When Millie died at sea, the pangero saw an opportunity to salvage the situation. Millie, no doubt, had a sizable price on her head, and the creep wasn’t about to let his cut slip away. The pangero knew who Chucha was, and he guessed she wouldn’t be in a position to do a goddamn thing about it.
And so he’d delivered Chucha’s daughter to Agua Azul, in Millie’s place.
TWENTY-FOUR
The one hundred block of Silver Spur Drive was quiet. A cat darted into the street, then changed its mind and shot back to the curb. Here and there a porch light emitted a fuzzy glow.
I rolled past 153. Sure enough, the two-tone van was backed into the drive, nose pointed out to the street. A gleam of light shone from inside the house, leaking around the edges of the blinds. Funny, I thought, how dead-stillness can seem like peace.
I continued on down the street and around the corner, into Riata Way. Then I pulled up just past the house that stood behind Goretz’s place. I’d driven down the street earlier in the day and taken a close look. I knew that an older man lived in the concrete block home at 176 Riata, and that he didn’t have a dog.
Palm Desert isn’t big on streetlights, and there were none on Riata. I stepped out of the sedan and looked up. The black sky glistened with a silvery wash of stars. I paused for a moment, praying without words.
Then the time for prayer was done.
I hopped the low block wall enclosing the yard of 176. Hugging the fence, I crossed a graveled area and headed for the back property line.
Goretz had erected a massive block wall behind
his home – I judged it to be seven or eight feet high. But the man hadn’t been able to control everything in his world. The perpendicular side wall running down the neighbors’ property was no more than five feet high.
I hoisted myself up onto the side wall, then edged along to the point where the two walls met, behind big shed. A faint light glowed at the ridge line: light was seeping out through the tubular skylight on the west-facing flank of the roof.
I cautioned myself to hold back. Goretz might be inside the shed.

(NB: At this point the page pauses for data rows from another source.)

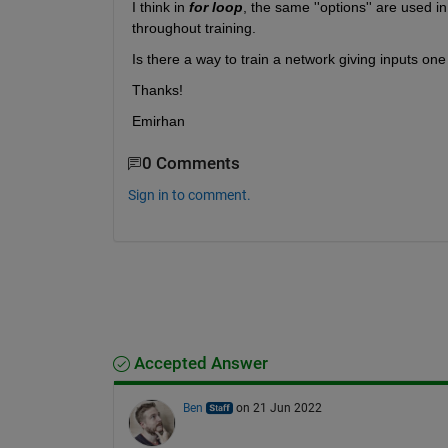
I think in 
for loop
, the same ''options'' are used i
throughout training.
Is there a way to train a network giving inputs o
Thanks!
Emirhan
0 Comments
Sign in to comment.
Accepted Answer
Ben
on 21 Jun 2022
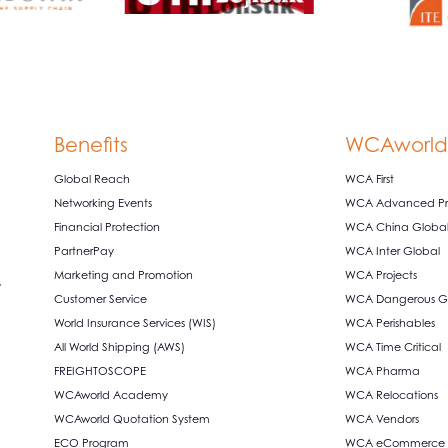
Benefits
WCAworld
Global Reach
WCA First
Networking Events
WCA Advanced Pro
Financial Protection
WCA China Globa
PartnerPay
WCA Inter Global
Marketing and Promotion
WCA Projects
,
Customer Service
WCA Dangerous G
World Insurance Services (WIS)
WCA Perishables
All World Shipping (AWS)
WCA Time Critical
FREIGHTOSCOPE
WCA Pharma
WCAworld Academy
WCA Relocations
WCAworld Quotation System
WCA Vendors
ECO Program
WCA eCommerce S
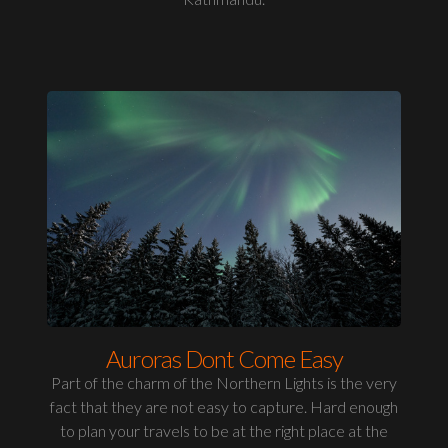
Auroras Dont Come Easy
Part of the charm of the Northern Lights is the very
fact that they are not easy to capture. Hard enough
to plan your travels to be at the right place at the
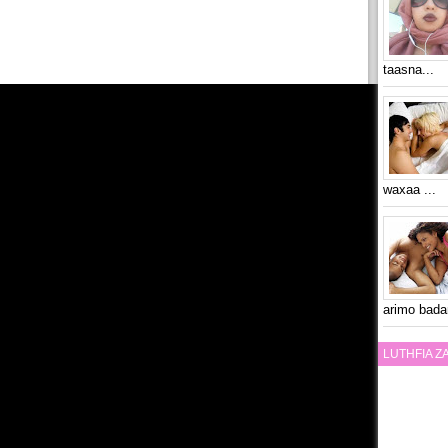
taasna...
waxaa ...
arimo bada
LUTHFIA 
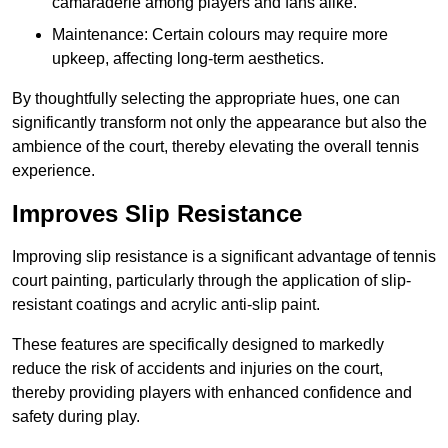
camaraderie among players and fans alike.
Maintenance: Certain colours may require more
upkeep, affecting long-term aesthetics.
By thoughtfully selecting the appropriate hues, one can
significantly transform not only the appearance but also the
ambience of the court, thereby elevating the overall tennis
experience.
Improves Slip Resistance
Improving slip resistance is a significant advantage of tennis
court painting, particularly through the application of slip-
resistant coatings and acrylic anti-slip paint.
These features are specifically designed to markedly
reduce the risk of accidents and injuries on the court,
thereby providing players with enhanced confidence and
safety during play.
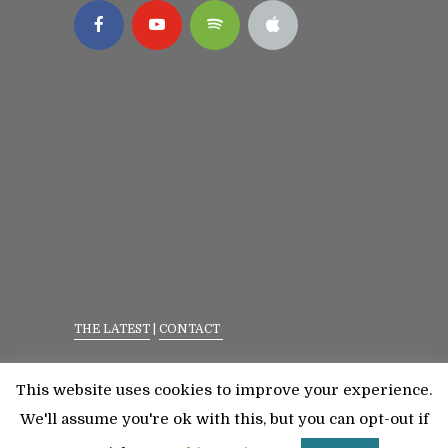
THE LATEST
|
CONTACT
Privacy Policy
|
Terms Of Service
This website uses cookies to improve your experience.
©2023 All Rights Reserved. Senior Fitness With
We'll assume you're ok with this, but you can opt-out if
Meredith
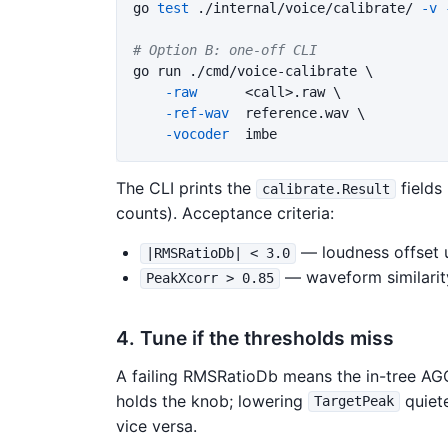
go 
test
 ./internal/voice/calibrate/ 
-v
# Option B: one-off CLI
go run ./cmd/voice-calibrate 
\
-raw
      <call>.raw 
\
-ref-wav
  reference.wav 
\
-vocoder
The CLI prints the
fields
calibrate.Result
counts). Acceptance criteria:
— loudness offset 
|RMSRatioDb| < 3.0
— waveform similarit
PeakXcorr > 0.85
4. Tune if the thresholds miss
A failing RMSRatioDb means the in-tree AG
holds the knob; lowering
quiete
TargetPeak
vice versa.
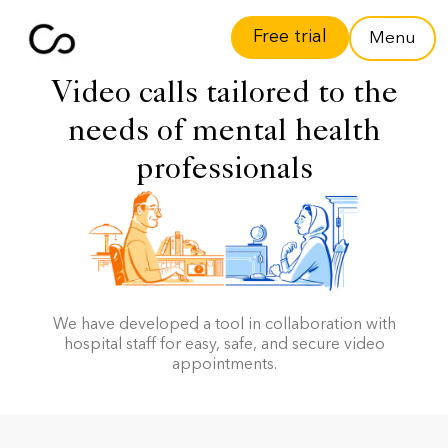
Free trial
Menu
Video calls tailored to the
needs of mental health
professionals
We have developed a tool in collaboration with
hospital staff for easy, safe, and secure video
appointments.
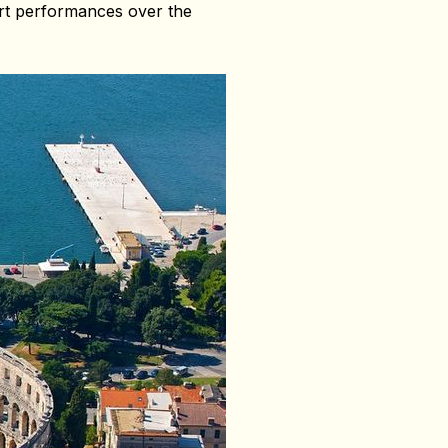
cert performances over the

I couldn’t hear a sound – the structure was too well insulated for that. I couldn’t be sure.
My phone vibrated in my pocket. I pulled it out and glanced at the screen: Gabi. I switched it off. I was sure it was important, but my partner and friend would have to wait.
I shifted my weight a little and tried not to think about what might be happening in the room below me. My knee stung like hell, but now it was a welcome distraction.

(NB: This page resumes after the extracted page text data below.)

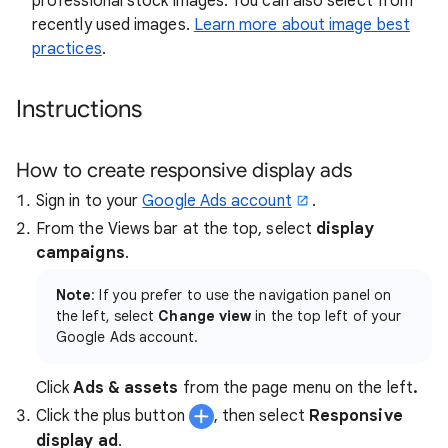
professional stock images. You can also select from
recently used images.
Learn more about image best
practices
.
Instructions
How to create responsive display ads
Sign in to your
Google Ads account
.
From the Views bar at the top, select
display
campaigns
.
Note
: If you prefer to use the navigation panel on
the left, select
Change view
in the top left of your
Google Ads account.
Click
Ads & assets
from the page menu on the left
.
Click the plus button
, then select
Responsive
display ad
.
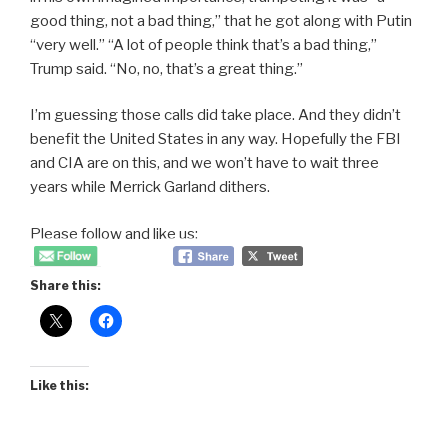
good thing, not a bad thing,” that he got along with Putin
“very well.” “A lot of people think that’s a bad thing,”
Trump said. “No, no, that’s a great thing.”
I’m guessing those calls did take place. And they didn’t
benefit the United States in any way. Hopefully the FBI
and CIA are on this, and we won’t have to wait three
years while Merrick Garland dithers.
Please follow and like us:
Share this:
Like this:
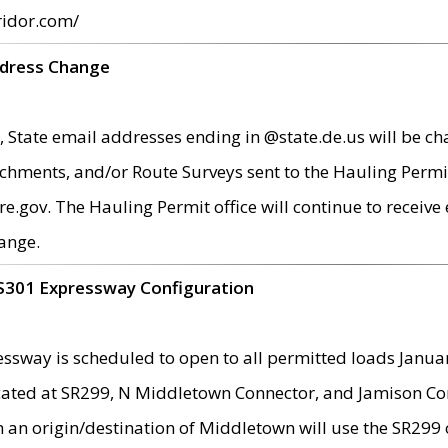
ridor.com/
ddress Change
 State email addresses ending in @state.de.us will be ch
chments, and/or Route Surveys sent to the Hauling Permit
ov. The Hauling Permit office will continue to receive e
ange.
S301 Expressway Configuration
sway is scheduled to open to all permitted loads Janua
ated at SR299, N Middletown Connector, and Jamison Corne
th an origin/destination of Middletown will use the SR29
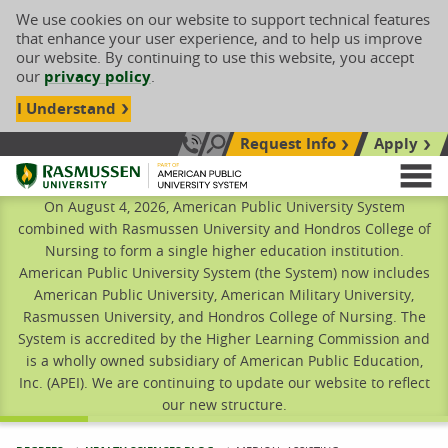
We use cookies on our website to support technical features
that enhance your user experience, and to help us improve
our website. By continuing to use this website, you accept
our
privacy policy
.
I Understand
Request Info
Apply
Search site
Call Us: 833-606-1911
Rasmussen University
M
On August 4, 2026, American Public University System
combined with Rasmussen University and Hondros College of
Nursing to form a single higher education institution.
American Public University System (the System) now includes
American Public University, American Military University,
Rasmussen University, and Hondros College of Nursing. The
System is accredited by the Higher Learning Commission and
is a wholly owned subsidiary of American Public Education,
Inc. (APEI). We are continuing to update our website to reflect
our new structure.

As I waited, I challenged myself. Maybe I should call local law enforcement immediately. They could trap Goretz – if not in the shed, then on the property. That’s what Mike would have counseled. But I knew it wasn’t a good move – not for Rosie, not in the long run.

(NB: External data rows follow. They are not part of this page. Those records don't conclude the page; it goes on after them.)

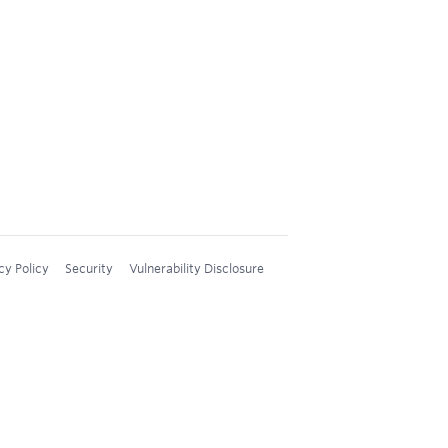
cy Policy
Security
Vulnerability Disclosure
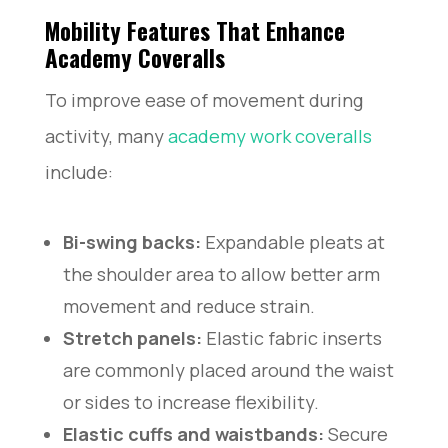
Mobility Features That Enhance
Academy Coveralls
To improve ease of movement during
activity, many
academy work cove
ralls
include:
Bi-swing backs:
Expandable pleats at
the shoulder area to allow better arm
movement and reduce strain.
Stretch panels:
Elastic fabric inserts
are commonly placed around the waist
or sides to increase flexibility.
Elastic cuffs and waistbands:
Secure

She needed to be with Chucha, if only for a short time. And after, she needed to be with someone who would care for her with love.
Rosie was what they called ‘an unaccompanied minor.’ ICE would snag her – and then what? Would the little girl be shipped back to the mother who’d mistreated her? Or would she disappear into a gulag of temporary foster care, with no one to give a damn?
I knew all about neglect. I knew neglect could make it difficult, or even impossible, to trust another human being – maybe for the rest of one’s life.
No. I didn’t need anyone to tell me what was right.
I pulled myself up onto the seven-foot wall. Then I dropped to the ground with a soft thud.